• WORK REQUIRED: A faithful copy is needed. Set down all of the data below exactly.

Stored data entries
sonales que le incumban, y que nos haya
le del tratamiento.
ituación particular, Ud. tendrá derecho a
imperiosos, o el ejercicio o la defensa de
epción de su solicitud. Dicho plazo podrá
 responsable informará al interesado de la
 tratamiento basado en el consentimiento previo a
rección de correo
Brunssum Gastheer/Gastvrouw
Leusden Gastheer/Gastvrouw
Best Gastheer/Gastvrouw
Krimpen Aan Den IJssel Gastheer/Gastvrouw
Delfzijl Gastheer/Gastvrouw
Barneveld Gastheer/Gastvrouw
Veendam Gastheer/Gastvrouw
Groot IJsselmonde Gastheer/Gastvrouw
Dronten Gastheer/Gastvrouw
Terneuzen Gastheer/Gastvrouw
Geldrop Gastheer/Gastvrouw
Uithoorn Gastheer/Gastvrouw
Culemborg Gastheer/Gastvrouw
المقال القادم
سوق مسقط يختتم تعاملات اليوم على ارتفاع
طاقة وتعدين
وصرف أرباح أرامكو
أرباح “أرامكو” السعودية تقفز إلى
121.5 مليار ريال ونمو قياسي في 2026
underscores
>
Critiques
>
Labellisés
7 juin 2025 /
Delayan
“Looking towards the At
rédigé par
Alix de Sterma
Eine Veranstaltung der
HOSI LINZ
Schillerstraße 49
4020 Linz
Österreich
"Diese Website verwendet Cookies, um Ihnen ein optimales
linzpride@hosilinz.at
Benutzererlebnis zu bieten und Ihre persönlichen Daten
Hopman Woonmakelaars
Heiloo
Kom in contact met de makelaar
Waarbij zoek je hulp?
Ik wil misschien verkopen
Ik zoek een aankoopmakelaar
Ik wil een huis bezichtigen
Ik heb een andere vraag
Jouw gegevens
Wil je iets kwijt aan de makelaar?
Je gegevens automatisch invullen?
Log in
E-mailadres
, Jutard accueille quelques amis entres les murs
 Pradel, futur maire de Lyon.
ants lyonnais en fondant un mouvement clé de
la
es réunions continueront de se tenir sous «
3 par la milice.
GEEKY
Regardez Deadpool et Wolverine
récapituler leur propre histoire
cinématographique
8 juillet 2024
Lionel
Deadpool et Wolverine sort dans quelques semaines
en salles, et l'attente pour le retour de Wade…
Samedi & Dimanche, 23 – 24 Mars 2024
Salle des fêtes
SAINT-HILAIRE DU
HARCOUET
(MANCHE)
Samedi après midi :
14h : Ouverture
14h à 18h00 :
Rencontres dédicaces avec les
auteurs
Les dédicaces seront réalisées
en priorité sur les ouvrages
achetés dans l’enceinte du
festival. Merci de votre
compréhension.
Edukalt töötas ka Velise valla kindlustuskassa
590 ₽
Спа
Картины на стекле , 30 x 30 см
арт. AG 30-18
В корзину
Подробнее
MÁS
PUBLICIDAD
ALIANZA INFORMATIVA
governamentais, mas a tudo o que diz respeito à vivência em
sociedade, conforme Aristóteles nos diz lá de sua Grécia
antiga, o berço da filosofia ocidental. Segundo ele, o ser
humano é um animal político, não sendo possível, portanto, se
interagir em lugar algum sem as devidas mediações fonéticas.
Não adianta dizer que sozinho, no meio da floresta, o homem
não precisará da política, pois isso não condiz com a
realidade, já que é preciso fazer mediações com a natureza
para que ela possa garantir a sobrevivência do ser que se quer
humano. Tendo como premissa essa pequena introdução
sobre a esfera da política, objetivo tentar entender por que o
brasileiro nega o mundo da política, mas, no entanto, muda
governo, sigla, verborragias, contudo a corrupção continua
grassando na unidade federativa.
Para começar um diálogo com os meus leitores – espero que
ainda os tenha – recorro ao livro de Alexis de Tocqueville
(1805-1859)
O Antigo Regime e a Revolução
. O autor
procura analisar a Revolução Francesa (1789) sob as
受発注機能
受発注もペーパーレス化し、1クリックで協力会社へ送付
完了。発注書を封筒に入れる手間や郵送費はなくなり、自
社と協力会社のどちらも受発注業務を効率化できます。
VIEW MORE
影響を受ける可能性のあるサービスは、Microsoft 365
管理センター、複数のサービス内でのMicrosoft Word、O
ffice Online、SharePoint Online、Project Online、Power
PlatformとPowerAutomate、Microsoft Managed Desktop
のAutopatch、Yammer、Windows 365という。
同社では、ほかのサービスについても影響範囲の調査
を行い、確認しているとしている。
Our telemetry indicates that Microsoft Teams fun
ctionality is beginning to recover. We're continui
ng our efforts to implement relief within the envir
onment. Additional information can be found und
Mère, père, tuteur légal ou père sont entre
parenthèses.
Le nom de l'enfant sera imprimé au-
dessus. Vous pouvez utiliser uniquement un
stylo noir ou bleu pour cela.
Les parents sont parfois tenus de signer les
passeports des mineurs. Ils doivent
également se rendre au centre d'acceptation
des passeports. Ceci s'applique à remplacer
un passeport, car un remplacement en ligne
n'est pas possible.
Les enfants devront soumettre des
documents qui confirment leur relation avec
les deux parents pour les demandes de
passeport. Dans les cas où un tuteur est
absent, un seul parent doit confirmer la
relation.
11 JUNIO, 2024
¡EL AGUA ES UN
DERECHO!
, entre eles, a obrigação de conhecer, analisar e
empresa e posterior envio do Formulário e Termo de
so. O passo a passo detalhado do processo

• WORKED SOLUTION:
sonales que le incumban, y que nos haya
le del tratamiento.
ituación particular, Ud. tendrá derecho a
imperiosos, o el ejercicio o la defensa de
epción de su solicitud. Dicho plazo podrá
 responsable informará al interesado de la
 tratamiento basado en el consentimiento previo a
rección de correo
Brunssum Gastheer/Gastvrouw
Leusden Gastheer/Gastvrouw
Best Gastheer/Gastvrouw
Krimpen Aan Den IJssel Gastheer/Gastvrouw
Delfzijl Gastheer/Gastvrouw
Barneveld Gastheer/Gastvrouw
Veendam Gastheer/Gastvrouw
Groot IJsselmonde Gastheer/Gastvrouw
Dronten Gastheer/Gastvrouw
Terneuzen Gastheer/Gastvrouw
Geldrop Gastheer/Gastvrouw
Uithoorn Gastheer/Gastvrouw
Culemborg Gastheer/Gastvrouw
المقال القادم
سوق مسقط يختتم تعاملات اليوم على ارتفاع
طاقة وتعدين
وصرف أرباح أرامكو
أرباح “أرامكو” السعودية تقفز إلى
121.5 مليار ريال ونمو قياسي في 2026
underscores
>
Critiques
>
Labellisés
7 juin 2025 /
Delayan
“Looking towards the At
rédigé par
Alix de Sterma
Eine Veranstaltung der
HOSI LINZ
Schillerstraße 49
4020 Linz
Österreich
"Diese Website verwendet Cookies, um Ihnen ein optimales
linzpride@hosilinz.at
Benutzererlebnis zu bieten und Ihre persönlichen Daten
Hopman Woonmakelaars
Heiloo
Kom in contact met de makelaar
Waarbij zoek je hulp?
Ik wil misschien verkopen
Ik zoek een aankoopmakelaar
Ik wil een huis bezichtigen
Ik heb een andere vraag
Jouw gegevens
Wil je iets kwijt aan de makelaar?
Je gegevens automatisch invullen?
Log in
E-mailadres
, Jutard accueille quelques amis entres les murs
 Pradel, futur maire de Lyon.
ants lyonnais en fondant un mouvement clé de
la
es réunions continueront de se tenir sous «
3 par la milice.
GEEKY
Regardez Deadpool et Wolverine
récapituler leur propre histoire
cinématographique
8 juillet 2024
Lionel
Deadpool et Wolverine sort dans quelques semaines
en salles, et l'attente pour le retour de Wade…
Samedi & Dimanche, 23 – 24 Mars 2024
Salle des fêtes
SAINT-HILAIRE DU
HARCOUET
(MANCHE)
Samedi après midi :
14h : Ouverture
14h à 18h00 :
Rencontres dédicaces avec les
auteurs
Les dédicaces seront réalisées
en priorité sur les ouvrages
achetés dans l’enceinte du
festival. Merci de votre
compréhension.
Edukalt töötas ka Velise valla kindlustuskassa
590 ₽
Спа
Картины на стекле , 30 x 30 см
арт. AG 30-18
В корзину
Подробнее
MÁS
PUBLICIDAD
ALIANZA INFORMATIVA
governamentais, mas a tudo o que diz respeito à vivência em
sociedade, conforme Aristóteles nos diz lá de sua Grécia
antiga, o berço da filosofia ocidental. Segundo ele, o ser
humano é um animal político, não sendo possível, portanto, se
interagir em lugar algum sem as devidas mediações fonéticas.
Não adianta dizer que sozinho, no meio da floresta, o homem
não precisará da política, pois isso não condiz com a
realidade, já que é preciso fazer mediações com a natureza
para que ela possa garantir a sobrevivência do ser que se quer
humano. Tendo como premissa essa pequena introdução
sobre a esfera da política, objetivo tentar entender por que o
brasileiro nega o mundo da política, mas, no entanto, muda
governo, sigla, verborragias, contudo a corrupção continua
grassando na unidade federativa.
Para começar um diálogo com os meus leitores – espero que
ainda os tenha – recorro ao livro de Alexis de Tocqueville
(1805-1859)
O Antigo Regime e a Revolução
. O autor
procura analisar a Revolução Francesa (1789) sob as
受発注機能
受発注もペーパーレス化し、1クリックで協力会社へ送付
完了。発注書を封筒に入れる手間や郵送費はなくなり、自
社と協力会社のどちらも受発注業務を効率化できます。
VIEW MORE
影響を受ける可能性のあるサービスは、Microsoft 365
管理センター、複数のサービス内でのMicrosoft Word、O
ffice Online、SharePoint Online、Project Online、Power
PlatformとPowerAutomate、Microsoft Managed Desktop
のAutopatch、Yammer、Windows 365という。
同社では、ほかのサービスについても影響範囲の調査
を行い、確認しているとしている。
Our telemetry indicates that Microsoft Teams fun
ctionality is beginning to recover. We're continui
ng our efforts to implement relief within the envir
onment. Additional information can be found und
Mère, père, tuteur légal ou père sont entre
parenthèses.
Le nom de l'enfant sera imprimé au-
dessus. Vous pouvez utiliser uniquement un
stylo noir ou bleu pour cela.
Les parents sont parfois tenus de signer les
passeports des mineurs. Ils doivent
également se rendre au centre d'acceptation
des passeports. Ceci s'applique à remplacer
un passeport, car un remplacement en ligne
n'est pas possible.
Les enfants devront soumettre des
documents qui confirment leur relation avec
les deux parents pour les demandes de
passeport. Dans les cas où un tuteur est
absent, un seul parent doit confirmer la
relation.
11 JUNIO, 2024
¡EL AGUA ES UN
DERECHO!
, entre eles, a obrigação de conhecer, analisar e
empresa e posterior envio do Formulário e Termo de
so. O passo a passo detalhado do processo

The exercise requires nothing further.